Adaptations of Shakespeare: Fischlin and Fortier

·      Daniel Fischlin: associate professor of Literature and Performance Studies in English at University of Guelph (Canada)
·      Mark Fortier: Associate professor in English at University of Winnipeg (Canada)
·      This article is the general introduction to the book “Adaptations of Shakespeare: An Anthology of Plays from the Seventeenth Century to the Present” by Daniel Fischlin and Mark Fortier

Key Points
Different types of Shakespeare reworkings
·      Offshoot: something that “grows from Shakespearean stem” pg. 3
·      Reduction/Emendation: lines are cut and words altered
·      Adaptation: plays that have substantial cuts and additions

Contexts of an Adaptation
·      Adaptations engage with world around them
o   Specifically political situations
·      “The task of a careful reader is to see exactly how an adaptation functions in any particular situation and what effects it has or may have on the literary politics of author and canon as well as on larger social and political questions” pg. 7
o   Basically, context is really important to understanding adaptations

Intertextuality in Adaptations
·      Shakespeare had his own source texts
o   Common practice back in 1600s to learn to write by imitating other writers
·      Sources are necessary for adaptation – but there are varying degrees of involvement
o   Range from influencing the author’s text to being directly quoted within the text
o   Ex: Shakespeare
·      Copyright issues: Shakespeare has no legal copyright rights – just a moral code
o   But authors who use his texts to write their own can copyright – is this right?
o   Originality is highly valued in society – but was Shakespeare all that original?
·      For theatrical adaptations, intertextuality is more than just words.
o   The way people move, speak, dress, etc. – the culture – also plays a part

Theatrical Adaptations
·      Putting a written play on in a theatre requires adaptation of some sort – not all stage directions are spelled out
·      Generic mixing occurs frequently (2 genres mix on stage)
o   Goodnight Desdemona, Good Morning Juliet is comedic mixed with romantic
o   Common generic mixing in theatrical adaptation: creation and criticism

Global Shakespeares
·      Shakespeare’s plays are regarded as a large part of British national identity
o   BUT they have been so widely adapted to other cultures that this association is becoming less and less
·      His works can lend themselves to other nations and cultures to find national identity/unity
o   Because the original Shakespeare plays do not have explicit political messages
o   Think political Hamlet adaptations that we read in class (Al-Hamlet Summit, Russian Hamlet, etc.)
o   However, Understanding Shakespeare can be difficult for some cultures
§  Ex: explaining Hamlet to tribe in Africa (Think 1st article we read in class)
§  Can be difficult even for our culture because of differing values
·      i.e.
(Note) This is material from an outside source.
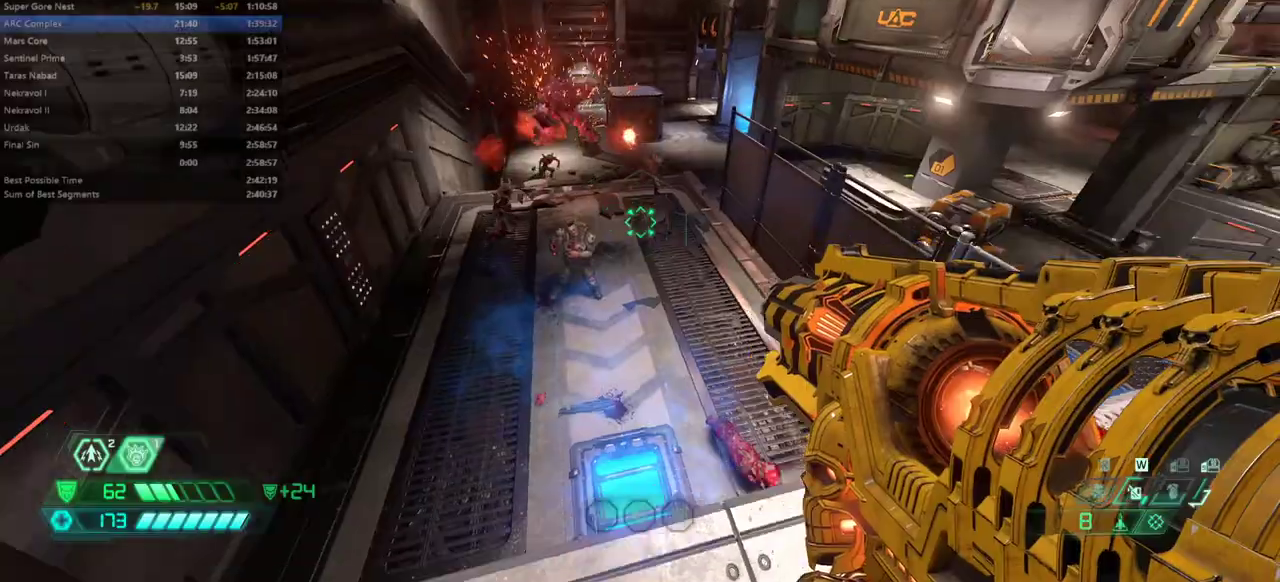
{"keys": ["r"], "events": [[100, "jump", "down"], [233, "jump", "up"], [333, "fw", "up"], [367, "jump", "down"], [467, "jump", "up"]]}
A Midsummer Night’s Dream law about a daughter being put to death for refusal to marry a man seems exceedingly harsh and takes away from comedic aspect of the play
o   In Shakespeare’s time, this was rarely put into effect
·      Cultural Messages in Shakespeare
o   Original Shakespeare plays have commentary about colonization and cultural differences (i.e. Othello, Tempest) that playwrights can draw upon to expose the issues (i.e. Harlem Duet, Une Tempete)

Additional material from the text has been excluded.